Why not implement 1Gbps, when all I need is 20Mbps?

TTL (single-ended, unterminated) signals can easily handle 20 Mbps or more — look at SPI, for example. If you're only going a few inches, ribbon cable and IDC connectors (or a backplane of some sort) will get you from board to board.

1 Gbps puts you into the realm of having to deal with impedance-controlled traces, connectors and cables. The receivers will need to use PLL/DLL techniques to maintain synchronization and separate clock/data, whereas at the slower speed, normal synchronous logic will be sufficient. The 50× overkill and the additional headaches are simply not worth it, if you're sure that 20 Mbps will suffice for the foreseeable future.

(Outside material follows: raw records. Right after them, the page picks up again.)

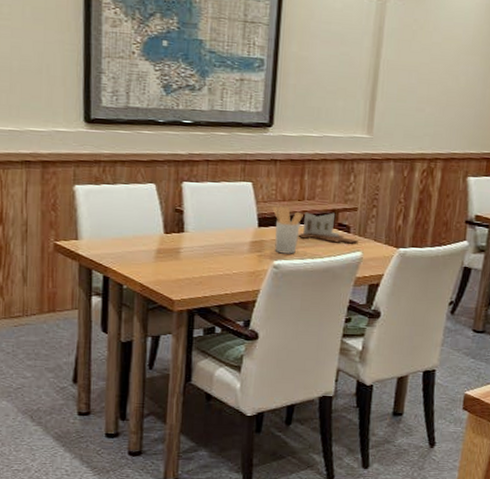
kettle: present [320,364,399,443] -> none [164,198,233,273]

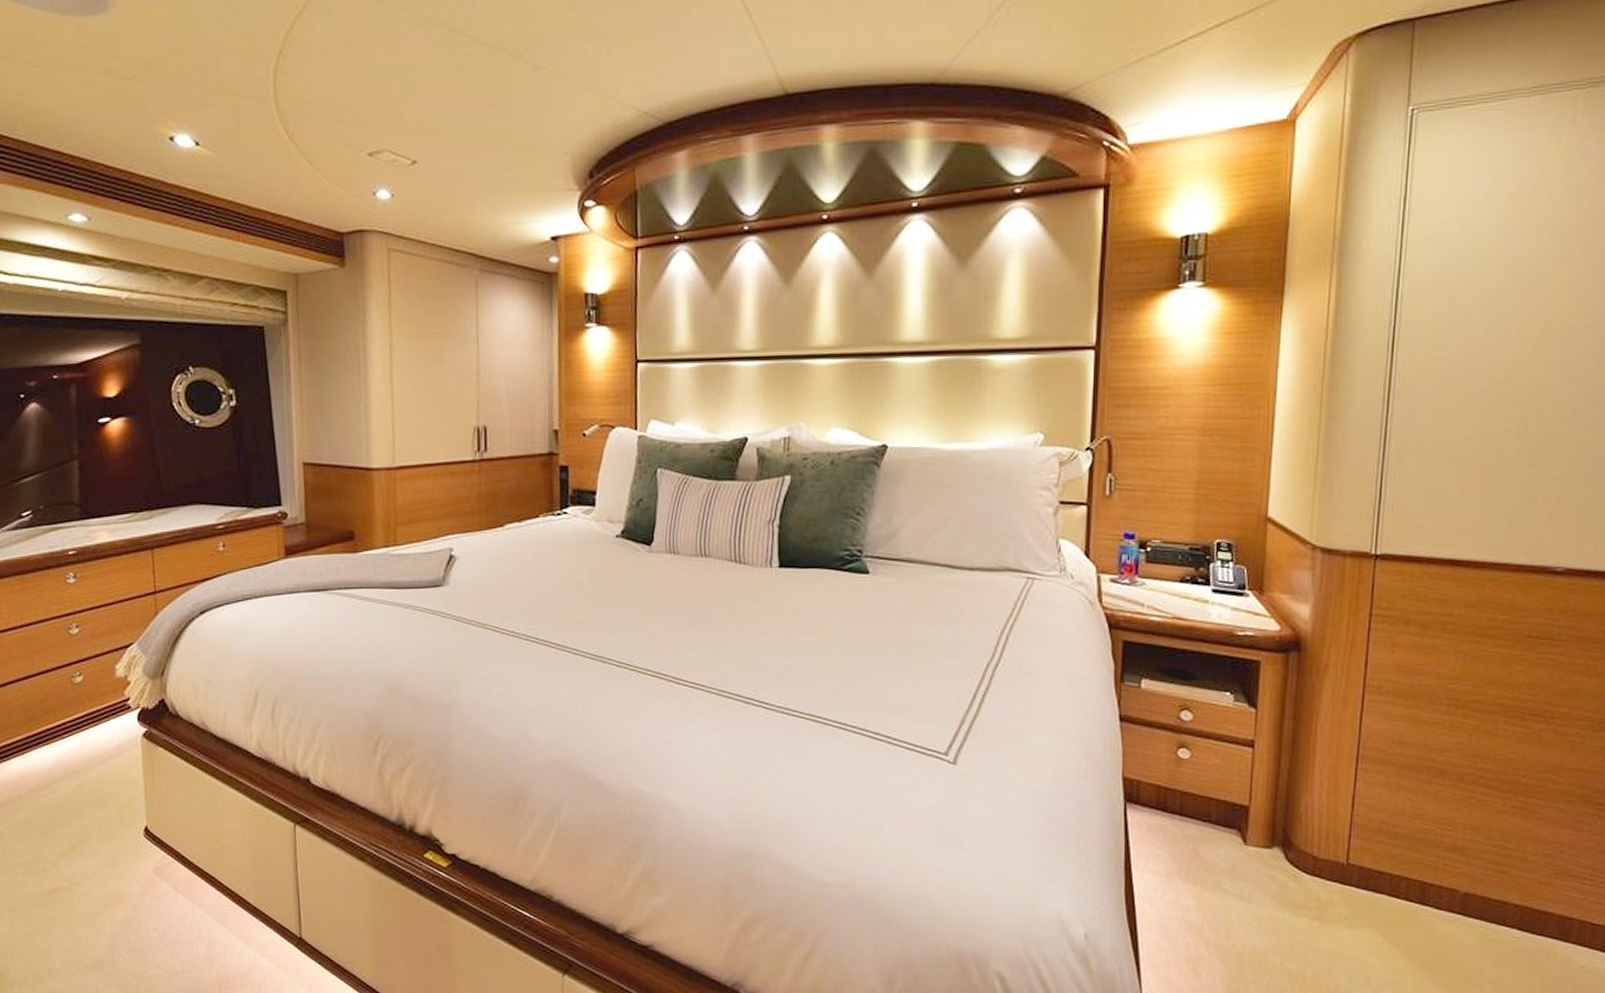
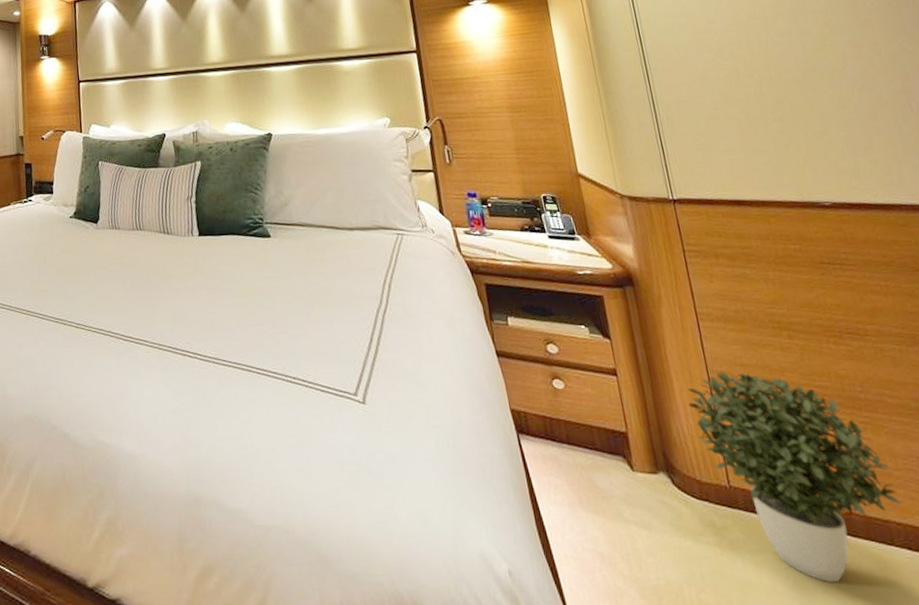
potted plant: none [1327,747,1529,957] -> present [688,370,902,583]

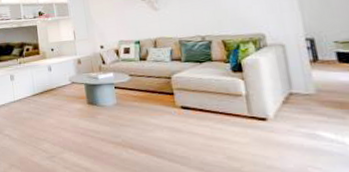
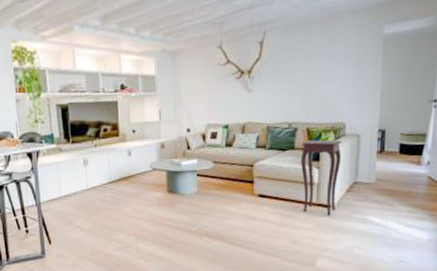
side table: none [219,50,274,130] -> present [301,139,342,216]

I once designed (25 or so years ago) a custom serial bus protocol for board-to-board control and status among boards in a telecom rack. Sort of a cross between I2C and SPI — unidirectional signals like SPI, but embedded device addresses like I2C.


A few reasons:

Power

Faster speed means more power. Not only do you need faster analog circuits, which will consumer more power, all your electronics surrounding them need to be faster. Your digital systems, your latches, clock management, etc. If you get that 1 Gbps by using multilevel signalling you now need better ADCs and DACs. You might need to start dealing with more complex filtering. You could start requiring FEC which also needs to keep up.

Chip size

Faster means more going on. You need better clock stability, which means bigger circuits. You need better timing, which means a more complex clock recovery system. You might need to switch to using DSP to do channel equalization. Your potentially needed FEC needs chipspace.

Environment sensitivity

If you switch from a few tens of megabaud to whatever is needed for gigabit, you will become far more sensitive to the environment. Small mismatches which might be unnoticeable at a few tens of MHz become resonant stubs at higher frequencies. Reflections might start causing intermittent performance. A nicked cable due to abuse over the years (I don't know the application environment for your product) might be fine for lower speeds, but cause poor performance when you go higher.

Design effort

I think it is obvious from all of the additional issues I discussed above that the time and effort of designing a faster communication link is significant. This alone should be enough of a reason.

EMI

Faster speed means meeting EMI requirements could be harder.


The obvious question is, "Does 1 Gbps mean 1000BASET Ethernet?" If that's what the customer is thinking, your requirement that, "we don't have room for things like magnetics" rules that out right away. Ethernet does use magnetics on the physical layer, and when I designed an interface some years ago the magnetics were part of a roughly 1 inch cube.

You say you're using FPGAs, but you don't say whose. If you're going with Xilinx, you should be aware that the current models natively support LVDS, which would seem ideal for your purpose. Early LVDS systems (hi-def televisions) ran at 122 Mbps, and the technology can go well over a Gbps if you really need to. Being differential, and assuming your two boards are not using wildly floating grounds, noise immunity is excellent.

As for your specific choice of clock frequencies, adding more headroom than you think you need is one of those decisions which can save your bacon in the future, so I wouldn't rule out picking something like 100 MHz, but that's up to you. You might acquaint your customer with Roberge's Law (Jim Roberge was a well-known electrical engineering professor at MIT a few decades ago): "Those who ask for more bandwidth than they need deserve what they get." Granted, he was talking about servo systems, but the principle remains good over a remarkably wide range of disciplines.